Петя мрачно поднялся, стараясь ни о чем не думать. Как ни считал, а двадцатилетия не получалось.
Что надела на себя — не видел, в каком пальто вышла — тем более, окна выходят не на улицу. Сидел, ждал, пытался что-то читать — отбросил книгу. Хотел было позвонить Нате — но не решился, та по голосу догадалась бы: дома очередная вспышка Глашиной дурости.
Вернулась она скоро, что-то напевала, поплескалась в душе, заснула; в такие сумбурные дни Петя засыпал в «книжной» комнате, на тахте. Утром двинулся на службу, а около пяти вечера позвали к начальнику управления. Радостная новость: через перевербованного Гинеколога установили связь еще с одним цэрэушником.
— Придется вносить кое-какие коррективы, — сокрушался генерал. — Американцы заметают следы. Вчера убит Луков, в гостинице «Москва», там у него свадьба игралась. Пошел в туалет — и готов, две пули в затылке, редкость. Пистолет там же, в урне, всемирно известный, уже снеслись с нашими коллегами из ГДР, он засветился при взрыве кафе с американскими солдатами в Западном Берлине, пятнадцать лет назад…
— Кто убил-то?
— Да женщина какая-то… Народу много, не усмотришь за всеми… Так ты подумай, что нам еще Гинекологу подсунуть…
39
В ту же зиму захворал Полкан, еле выходили, как вдруг котенок, давно уже ставший красивым пушистым котом по имени Мур, пропал, что не могло не сказаться на Полкане. Преждевременная смерть его, вкупе с исчезновением любимца Мура, потрясла семью, Наталья хлюпала в телефонную трубку, Александр прислал письмо с выражением глубокого соболезнования. Петя с горя отправился в командировку, на Северный флот, представителем Генерального штаба, отбирать кандидатов для академии. Глаша увязалась лететь с ним, проведать школьную подругу, вышедшую замуж за рыбака.

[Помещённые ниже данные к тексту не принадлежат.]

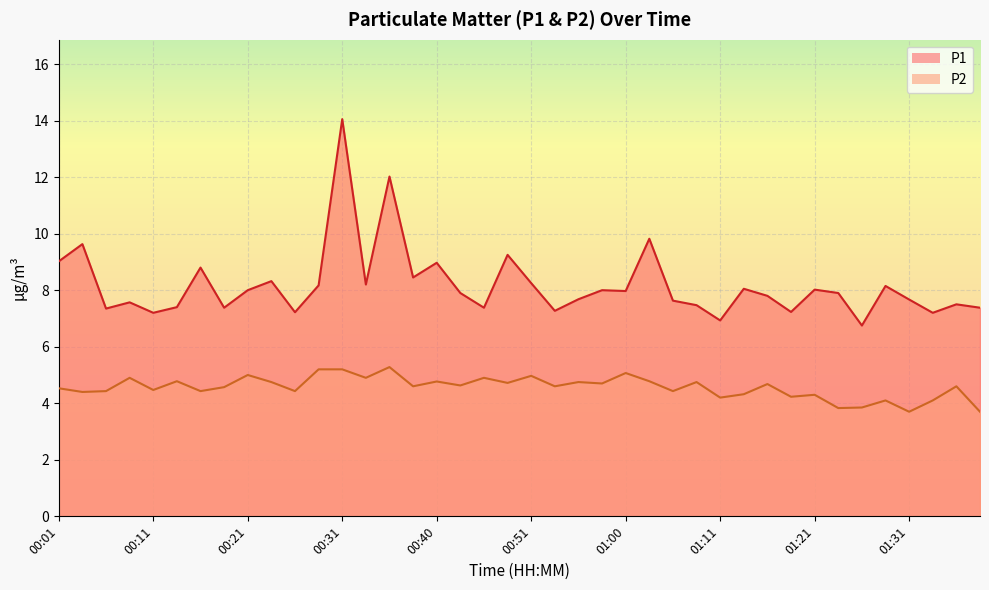

How many series are shown in this chart?

2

Одноклассников заодно хотел найти Петя, друзей по бригаде эсминцев — да почти всех служба разлучила, кто на Балтике, кто на Тихом океане, а кто в земле сырой или на дне морском. Один нашелся-таки, с женой, детьми и внуком ютился в тесной квартирке, встретиться поэтому решили в «Арктике», Петя позвонил Глаше в гостиницу, пришел много раньше, ждал ее. Ночной морозный полдень, звезды чистые и яркие, ветра нет, мимо прошла девица, огорошив Петю призывом: «Эй, кап-раз, кинь сотнягу на пупок!» В славные времена лейтенантства таких вымогательниц не водилось.
Петя ждал. И вдруг прозрел: да на этом же клочке скованного льдом асфальта, осыпаемая снегом, стояла много лет назад Глаша! Недоступное божество, которое сейчас вот подойдет, позовет, и они поднимутся в «Арктику»…
Глаша не подошла, она будто стояла здесь давно. Тронула робко за локоть.
Они обнялись и едва не расплакались от жалости к себе, потому что ничего уже не будет впереди и позади ничего не было, кроме той глупой до сумасшествия тропической ночи, дурной, воспаленной, счастливой, восхитительной, удушающей и пьяной.